__Задания__:
- a) Перескажите короче абзац текста для изучения, начинающийся словами «Поэт Владимир Дмитриевич Цыбин», сохранив его основные факты.
- b) Подхватите текст с короткими историями о литераторах и продолжите его после последнего предложения, рассказывающего о Сергее Алексеевиче Неелове.

__Текст для изучения__:
---
Поэт Владимир Дмитриевич Цыбин, который сразу же обратил на себя внимание первыми сборниками стихов «Родительница-степь», «Медовуха», вспомнил о своей реплике в адрес Евгения Евтушенко, с которым он в начале пятидесятых годов поступил в Литературный институт.

— Женя, — сказал он ему, — ты похож на силомер. Знаешь, в Парке культуры такой стоит. По нему ударяют молотом. Так вот. Когда ударяют по нему мощно, и планка долетает до упора вверху, глядят именно на звенящую планку. А когда бьют по силомеру слабо и планка застревает где-то посреди штатива, все глядят не на планку, а на автора этого удара…

245

Писатель Николай Корнеевич Чуковский, глядя на собаку Томку, что носилась по Дому творчества, заметил:

— А ведь она замечает в тысячу раз больше, чем мы. Но она не делает выводов. Не обобщает…

246

Жил в Москве в начале XIX века Неелов Сергей Алексеевич, пользовавшийся славой отчаянного кутилы, присяжного остряка и говоруна московских гостиных.
---
__Имеющиеся данные__:
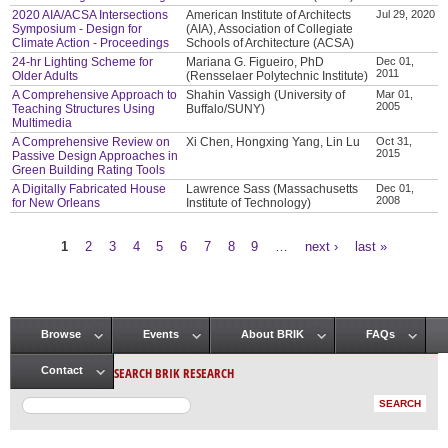
2020 AIA/ACSA Intersections
American Institute of Architects
Jul 29, 2020
Symposium - Design for
(AIA), Association of Collegiate
Climate Action - Proceedings
Schools of Architecture (ACSA)
24-hr Lighting Scheme for
Mariana G. Figueiro, PhD
Dec 01,
2011
Older Adults
(Rensselaer Polytechnic Institute)
A Comprehensive Approach to
Shahin Vassigh (University of
Mar 01,
2005
Teaching Structures Using
Buffalo/SUNY)
Multimedia
A Comprehensive Review on
Xi Chen, Hongxing Yang, Lin Lu
Oct 31,
2015
Passive Design Approaches in
Green Building Rating Tools
A Digitally Fabricated House
Lawrence Sass (Massachusetts
Dec 01,
2008
for New Orleans
Institute of Technology)
1
2
3
4
5
6
7
8
9
…
next ›
last »
Pages
Browse
Events
About BRIK
FAQs
Main menu
SEARCH BRIK RESEARCH
Contact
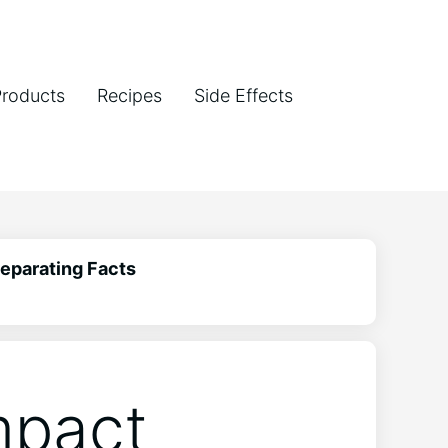
Products
Recipes
Side Effects
Separating Facts
mpact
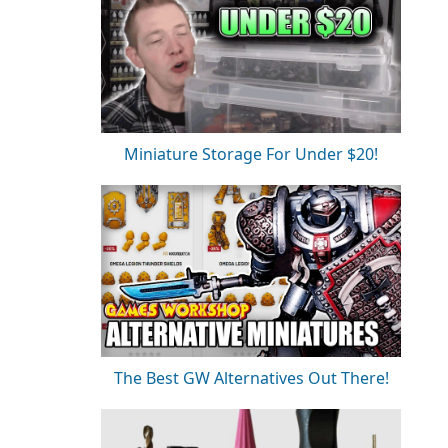
Miniature Storage For Under $20!
The Best GW Alternatives Out There!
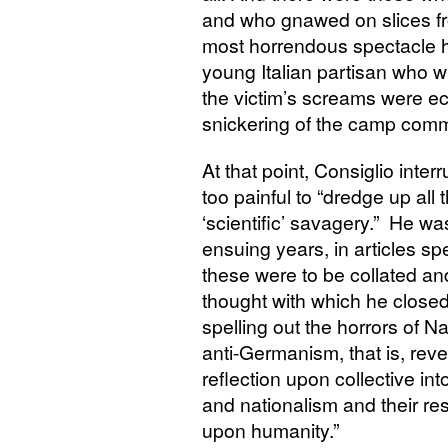
and who gnawed on slices fr
most horrendous spectacle h
young Italian partisan who w
the victim’s screams were 
snickering of the camp com
At that point, Consiglio inte
too painful to “dredge up all t
‘scientific’ savagery.” He was t
ensuing years, in articles spe
these were to be collated an
thought with which he closed 
spelling out the horrors of N
anti-Germanism, that is, rev
reflection upon collective in
and nationalism and their re
upon humanity.”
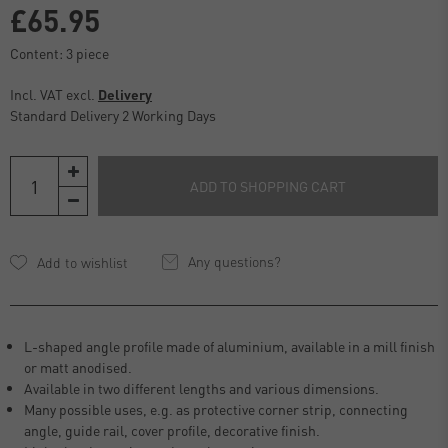
£65.95
Content:
3
piece
Incl. VAT excl.
Delivery
Standard Delivery 2 Working Days
ADD TO SHOPPING CART
Any questions?
L-shaped angle profile made of aluminium, available in a mill finish
or matt anodised.
Available in two different lengths and various dimensions.
Many possible uses, e.g. as protective corner strip, connecting
angle, guide rail, cover profile, decorative finish.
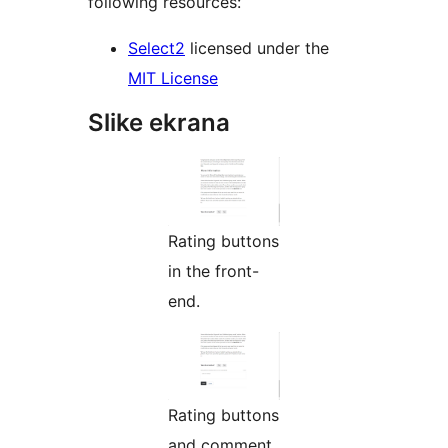
following resources:
Select2
licensed under the
MIT License
Slike ekrana
Rating buttons
in the front-
end.
Rating buttons
and comment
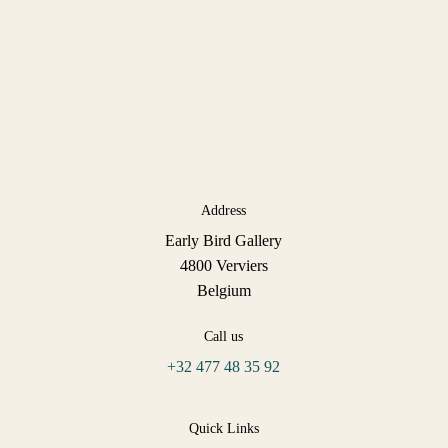
Address
Early Bird Gallery
4800 Verviers
Belgium
Call us
+32 477 48 35 92
Quick Links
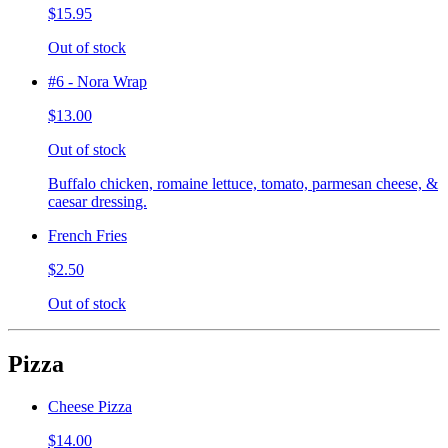
$15.95
Out of stock
#6 - Nora Wrap
$13.00
Out of stock
Buffalo chicken, romaine lettuce, tomato, parmesan cheese, &
caesar dressing.
French Fries
$2.50
Out of stock
Pizza
Cheese Pizza
$14.00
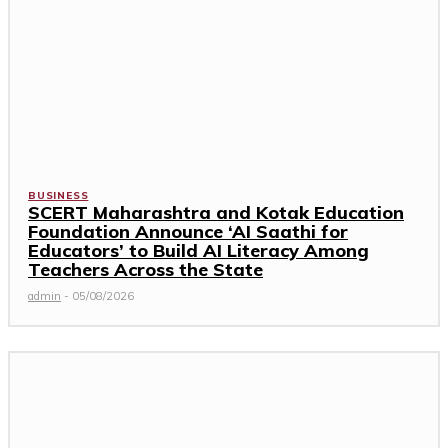
BUSINESS
SCERT Maharashtra and Kotak Education
Foundation Announce ‘AI Saathi for
Educators’ to Build AI Literacy Among
Teachers Across the State
admin
-
05/08/2026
---
__Ваши ответы__:
- a) Поэт В. Д. Цыбин, замеченный благодаря первым сборникам «Родительница-степь» и «Медовуха», вспомнил свою реплику Евгению Евтушенко. С ним он поступил в Литературный институт в начале пятидесятых.

- b)
Он дорожил своими связями с поэтами И.И.Дмитриевым, В.Л.Пушкиным, П.А.Вяземским. Сам творил вирши, наспех и мимоходом. Шуточные и сатирические стихи его были почти всегда неправильны, но всегда забавны и метки. Писал он и безграмотно, не ладил с размерами и рифмами. И это между прочим придавало им оригинальность. Образчики его стихов приводил Вяземский в своей «Старой записной книжке».

Вот, что писал; в частности, Неелов своей родственнице, у которой намеревался остановиться по приезде своем:

  • Племянница моя, княгиня Горчакова,
  • Которая была всегда страх бестолкова,
  • Пожалуйста, пойми меня ты в первый раз
  • И на стихи мои ты вытаращи глаз.
  • Приеду я один, без моего семейства,
  • Квартира мне нужна не как адмиралтейство,
  • Но комната одна, аршина три длины,
  • Где б мог я ночью спать, не корчивши спины.

А вот и любовные его стихи:

  • Если Лёля взглянет,
  • Из жилета тянет
  • Мое сердце вон.

Сергей Алексеевич уже в старости оставил нам стихотворный итог своей независимой жизни барина и литературного дилетанта.

  • Я семь андреевских в родстве своем имел,
  • И всякий был из них правителем начальства,
  • Чрез них, как и другой, я мог бы быть в чинах
  • В крестах,
  • В местах,
  • Но не хотел
  • Из моего оригинальства.
  • Я независимость раненько полюбил
  • И не служил.
  • К тому же я в душе поэт,
  • Всегда свободой восхищался,
  • И до семидесяти лет
  • Корнетом гвардии, не сетуя, остался.

Именно эти поэтические «перлы» позволяли А.С.Пушкину в письме П.А.Вяземскому в 1825 году шутливо написать: «Стихи Неелова прелесть, недаром я назвал его некогда… певец. (Это между нами и потомством буди сказано)».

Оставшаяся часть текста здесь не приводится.